Above all, this passage shows how mythical is the view that Marx believed in some sort of metaphysical “inevitably of socialism,” according to which socialist victory is as fatefully predestined as, say, the salvation of Calvinistic saints. … On the contrary, society is faced with the alternatives later tagged “socialism or barbarism”—either a revolution that remakes society or the collapse of the old order to a lower level. … The Manifesto makes clear that the fate of society will be decided as usual by social struggle, not by metaphysics. (210)

But what then of the claim of inevitability at the end of Part I? In the German text, the word used is unvermeidlich,

which often, as in English, conveys nothing more than high hope and confidence in a hortatory context. … In practice the unvermeidlich is counterposed to the accidental, in order to stress that a phenomenon obeys definite laws and is the outcome of causes that can be examined; it implies a scientific attitude to causation, not a metaphysical one. (243)

Draper’s notes contain numerous other valuable insights, including his refutation of the myth that Marx and Engels believed that the middle classes (balanced between the bourgeoisie and the proletariat) would vanish and his commentary on passages where Marx and Engels seem to make incorrect predictions, such as the end of the family (153) or the disappearance of “[n]ational divisions and antagonisms between peoples” (157).

But this new edition would have benefited from some better proofreading.

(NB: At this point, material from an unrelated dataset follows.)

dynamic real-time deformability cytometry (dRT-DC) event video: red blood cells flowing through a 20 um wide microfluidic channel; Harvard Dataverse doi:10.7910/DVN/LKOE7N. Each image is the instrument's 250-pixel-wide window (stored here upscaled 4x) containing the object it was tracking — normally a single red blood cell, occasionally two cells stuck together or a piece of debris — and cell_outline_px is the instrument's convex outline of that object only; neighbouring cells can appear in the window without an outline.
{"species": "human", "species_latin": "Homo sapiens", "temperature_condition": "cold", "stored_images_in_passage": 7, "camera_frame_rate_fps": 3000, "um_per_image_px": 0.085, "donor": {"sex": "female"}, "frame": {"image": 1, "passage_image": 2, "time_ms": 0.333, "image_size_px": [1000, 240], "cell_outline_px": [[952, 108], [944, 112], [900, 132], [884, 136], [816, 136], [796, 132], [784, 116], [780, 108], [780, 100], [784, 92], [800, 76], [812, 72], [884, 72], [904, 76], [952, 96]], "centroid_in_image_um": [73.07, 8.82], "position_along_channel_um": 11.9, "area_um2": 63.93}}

On two title pages at the front, the book is named as “The Adentures of the Communist Manifesto.” Worse, on page 163, the ninth point in the program that Marx and Engels propose at the end of Part II for the “most advanced countries” following a workers’ revolution is missing from the AET translation. (This is the call for “Combination of agriculture with manufacturing industries; gradual abolition of all the distinction between town and country by a more equable distribution of the populace over the country.” In Draper’s translation, this is rendered as a call for “the gradual elimination of the antithesis of town and country,” which seems like a more realistic goal.) No doubt these errors will be corrected in subsequent printings.

Despite these minor blemishes, Draper’s translation and his perceptive and erudite commentaries make this a book that everyone with a serious interest in Marx’s thought will want to have in their collection.

Notes

1. “Unchained Melody,” Nation, May 11, 1998, 11. Reprinted in Adventures in Marxism (New York: Verso, 2001).
2. The Communist Manifesto: A Road Map to History’s Most Important Political Document (Chicago: Haymarket Books, 2005).